Dans ce texte, Despentes parle de cash, de pouvoir, d’impunité, de mensonges, de domination. On voit bien comment ça se développe en ce moment. Ceux et celles qui prennent la défense de Polanski aujourd’hui appartiennent tous à la catégorie A, l’aristocratie du cinéma (Lambert Wilson, Jean Dujardin, Fanny Ardant, etc.). Ses défenseurs dénoncent un lynchage, mais accablent à leur tour l’animatrice Florence Foresti, qui ne s’est pas gênée pour souligner le malaise, et qui a carrément quitté la soirée après le prix à Polanski. 

On tente de noyer le poisson en ramenant le passé gênant du réalisateur des Misérables, Ladj Ly, condamné à trois ans de prison pour complicité d’enlèvement et de séquestration dans une sordide histoire de crime d’honneur, dénonçant un « deux poids, deux mesures » des féministes.

Au-delà des allégations d’agressions sexuelles qui entourent le cinéaste, ce qui me pue encore plus au nez est que, dans la catégorie de la meilleure réalisation, en 45 ans de Césars, une seule femme a été récompensée : Tonie Marshall pour Vénus Beauté (Institut) en 2000. Juste une. 

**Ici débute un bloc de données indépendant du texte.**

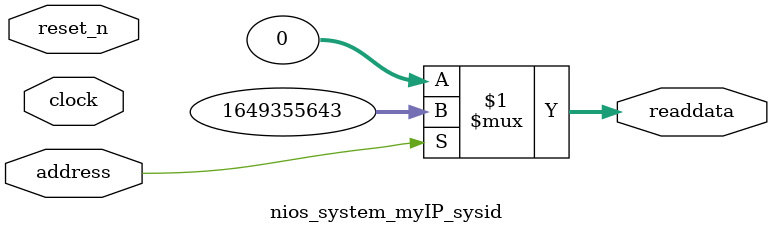
<source format=v>



// synthesis translate_off
`timescale 1ns / 1ps
// synthesis translate_on

// turn off superfluous verilog processor warnings 
// altera message_level Level1 
// altera message_off 10034 10035 10036 10037 10230 10240 10030 

module nios_system_myIP_sysid (
               // inputs:
                address,
                clock,
                reset_n,

               // outputs:
                readdata
             )
;

  output  [ 31: 0] readdata;
  input            address;
  input            clock;
  input            reset_n;

  wire    [ 31: 0] readdata;
  //control_slave, which is an e_avalon_slave
  assign readdata = address ? 1649355643 : 0;

endmodule



</source>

Tandis que l’Académie n’a jamais été chiche envers Polanski : il est le cinéaste le plus primé de l’histoire des Césars. Ça n’aurait fait de mal à personne qu’il passe son tour, surtout dans ce contexte.

Cette année, dans les nominations de cette prestigieuse catégorie, il y avait Portrait de la jeune fille en feu, de Céline Sciamma, film dans lequel Adèle Haenel et Noémie Merlant brillent comme des diamants. 

C’était le moment de faire un geste fort, d’envoyer un message et, en plus, remettre ce prix à Sciamma n’aurait pas été une « bonne action » condescendante, un prix remis par pitié qu’on aurait pu contester ensuite, parce que, comme disent les Français, ce film-là est un « putain de chef-d’œuvre ». J’ai quasiment sangloté devant tant de beauté. Ça m’a rappelé le choc de La leçon de piano, de Jane Campion. 

Au lieu de ça, on a préféré foutre le feu, et le brasier n’est pas près de s’éteindre. Tant pis pour les Césars.